■ Input data:

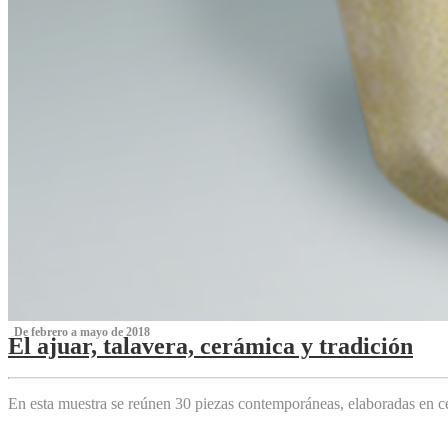
‌ De febrero a mayo de 2018
El ajuar, talavera, cerámica y tradición
‌
En esta muestra se reúnen 30 piezas contemporáneas, elaboradas en ce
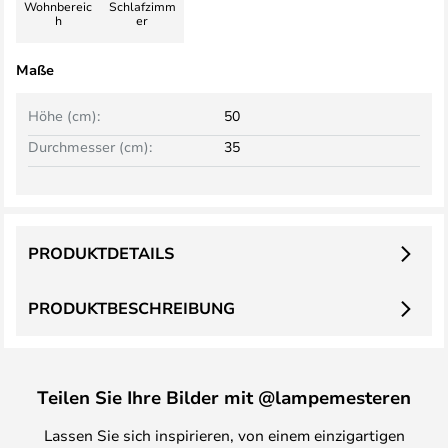
Wohnbereic
Schlafzimm
h
er
Maße
Höhe (cm):
50
Durchmesser (cm):
35
PRODUKTDETAILS
PRODUKTBESCHREIBUNG
Teilen Sie Ihre Bilder mit @lampemesteren
Lassen Sie sich inspirieren, von einem einzigartigen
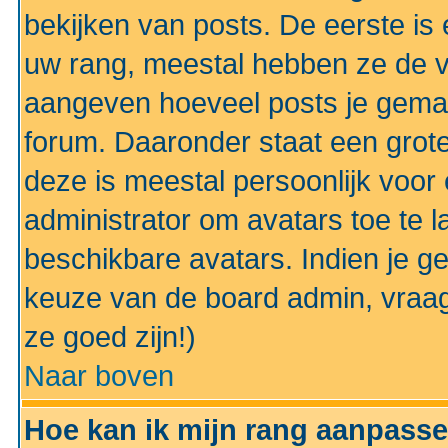
bekijken van posts. De eerste i
uw rang, meestal hebben ze de vo
aangeven hoeveel posts je gemaa
forum. Daaronder staat een grote
deze is meestal persoonlijk voor 
administrator om avatars toe te 
beschikbare avatars. Indien je g
keuze van de board admin, vraag
ze goed zijn!)
Naar boven
Hoe kan ik mijn rang aanpass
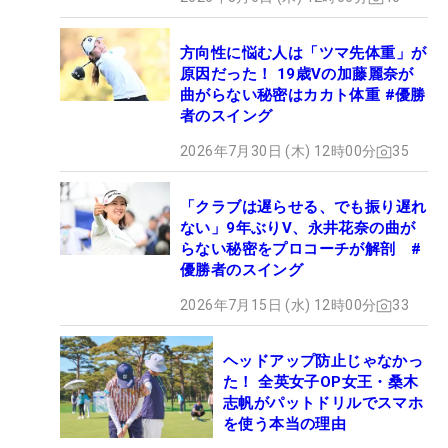
方向性に悩む人は「ツマ先体重」が
原因だった！ 19歳Vの加藤麗奈が
曲がらない秘密はカカト体重 #優勝
者のスイング
2026年7月30日 (木) 12時00分
35
「クラブは遅らせる、でも振り遅れ
ない」9年ぶりV、永井花奈の曲が
らない秘密をプロコーチが解剖 #
優勝者のスイング
2026年7月15日 (水) 12時00分
33
ヘッドアップ防止じゃなかっ
た！ 全英女子OP女王・桑木
志帆がパットドリルでスマホ
を使う本当の理由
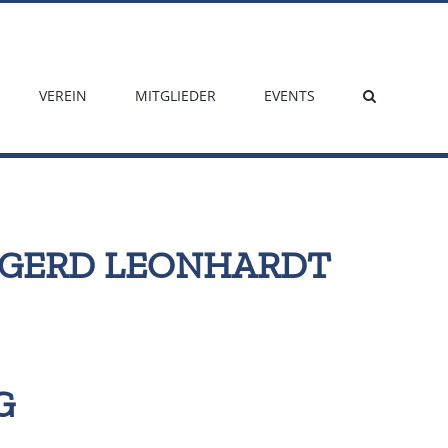
VEREIN
MITGLIEDER
EVENTS
S-GERD LEONHARDT
G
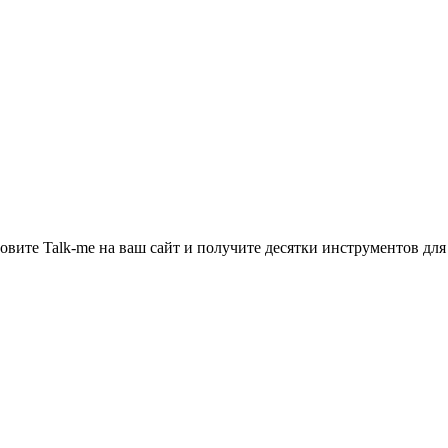
новите Talk-me на ваш сайт и получите десятки инструментов для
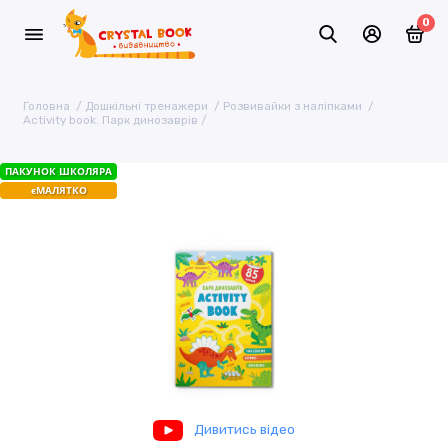
0
Головна
Дошкільні тренажери
Розвивайки з наліпками
Activity book. Парк динозаврів
ПАКУНОК ШКОЛЯРА
єМАЛЯТКО
Дивитись відео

■ What to work on: Copy every line in the listing above where the string "posts" turns up.

■ Response area:
bekijken van posts. De eerste i
aangeven hoeveel posts je gemaa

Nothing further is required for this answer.